Another lawsuit was filed in October 2011, this time by students of the surgical technology program. The students alleged similar deception about the school's program accreditation status, as well as fraudulent fees for dormitory and cafeteria expenses. The school had no dormitories or cafeteria. The school denied the allegations and noted that at the time of the allegations, some graduates of the program were employed as surgical technicians, noting that graduating from a school with the program accreditation in question is not required by the state of Mississippi to gain employment in that field.

==National attention==
In 2010, a series of federal investigations revealed abuse in the for-profit education industry. ECA schools were not investigated or implicated in the investigations. The investigations "found that recruiters would lure students—often members of minorities, veterans, the homeless and low-income people—with promises of quick degrees and post-graduation jobs but often leave them poorly prepared and burdened with staggering federal loans." In response to those investigations, in 2011, the Obama administration proposed a series of rules to crack down on rampant abuse in the industry. In response the proposals, ECA's owners were instrumental in a lobbying effort, along with other colleges, that found errors in conclusions from a Government Accountability Office investigation, leading the GAO to revise some of its statements about industry practices. During the lobbying blitz, Senator Tom Harkin, Democrat of Iowa, who led congressional hearings into the colleges, claimed he was directly threatened by Avy Stein, a partner in the private equity firm that owns ECA. Stein denied he threat and said Harkin's account was "totally incorrect," adding: "Under no circumstances would I would ever threaten a U.S. senator." In the end, Duncan and his department decided that the initial criteria for determining how effectively schools prepared students for jobs simply went too far. Justin Hamilton, an Education Department spokesman, said the original framework "would have unnecessarily eliminated many, many good schools along with the bad."

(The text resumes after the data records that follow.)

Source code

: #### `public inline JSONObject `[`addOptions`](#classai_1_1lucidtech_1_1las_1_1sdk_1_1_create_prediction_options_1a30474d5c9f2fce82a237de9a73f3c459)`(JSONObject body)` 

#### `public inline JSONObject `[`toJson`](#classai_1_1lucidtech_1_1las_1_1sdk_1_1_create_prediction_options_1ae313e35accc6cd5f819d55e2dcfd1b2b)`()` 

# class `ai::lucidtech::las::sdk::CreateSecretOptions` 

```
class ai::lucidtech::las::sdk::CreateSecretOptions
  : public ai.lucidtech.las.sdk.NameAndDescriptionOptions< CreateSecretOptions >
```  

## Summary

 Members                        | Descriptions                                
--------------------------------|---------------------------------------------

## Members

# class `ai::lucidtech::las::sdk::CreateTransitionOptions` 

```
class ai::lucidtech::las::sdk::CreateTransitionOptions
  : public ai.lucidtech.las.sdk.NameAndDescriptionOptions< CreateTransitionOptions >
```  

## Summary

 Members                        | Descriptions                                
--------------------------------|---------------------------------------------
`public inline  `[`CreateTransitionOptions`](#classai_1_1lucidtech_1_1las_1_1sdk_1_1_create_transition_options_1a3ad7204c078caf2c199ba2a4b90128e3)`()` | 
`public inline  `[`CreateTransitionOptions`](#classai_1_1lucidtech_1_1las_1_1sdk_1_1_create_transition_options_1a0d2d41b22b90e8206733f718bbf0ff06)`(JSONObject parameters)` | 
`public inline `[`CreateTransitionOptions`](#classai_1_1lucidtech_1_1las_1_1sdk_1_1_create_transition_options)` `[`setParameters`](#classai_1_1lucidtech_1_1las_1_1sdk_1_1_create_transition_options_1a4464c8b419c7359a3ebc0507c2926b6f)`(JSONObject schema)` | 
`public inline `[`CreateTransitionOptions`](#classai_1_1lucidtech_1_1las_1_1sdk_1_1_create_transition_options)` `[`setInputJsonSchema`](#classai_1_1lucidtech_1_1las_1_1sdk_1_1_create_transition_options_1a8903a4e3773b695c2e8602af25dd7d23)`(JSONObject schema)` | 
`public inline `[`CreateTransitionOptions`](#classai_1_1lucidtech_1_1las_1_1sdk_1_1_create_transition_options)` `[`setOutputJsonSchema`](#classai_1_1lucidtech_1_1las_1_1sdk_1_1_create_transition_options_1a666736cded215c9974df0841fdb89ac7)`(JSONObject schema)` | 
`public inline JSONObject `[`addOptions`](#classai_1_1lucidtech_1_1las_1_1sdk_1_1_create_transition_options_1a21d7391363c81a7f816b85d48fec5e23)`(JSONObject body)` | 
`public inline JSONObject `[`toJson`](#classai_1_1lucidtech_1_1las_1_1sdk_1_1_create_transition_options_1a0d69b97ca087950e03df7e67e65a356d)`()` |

On January 6, 2020, creditors were successfully able to push Education Corporation of America into Chapter 11 bankruptcy. In 2022, the ECA schools of Brightwood College, Brightwood Career Institute, and Virginia College were part of 153 institutions included in student loan cancellation due to alleged fraud. The class action was brought by a group of more than 200,000 student borrowers, assisted by the Project on Predatory Student Lending, part of the Legal Services Center of Harvard Law School. A settlement was approved in August of 2022, stating that the schools on the list were included "substantial misconduct by the listed schools, whether credibly alleged or in some instances proven." In April of 2023, the Supreme Court rejected a challenge to the settlement and allowed to proceed the debt cancellation due to alleged fraud.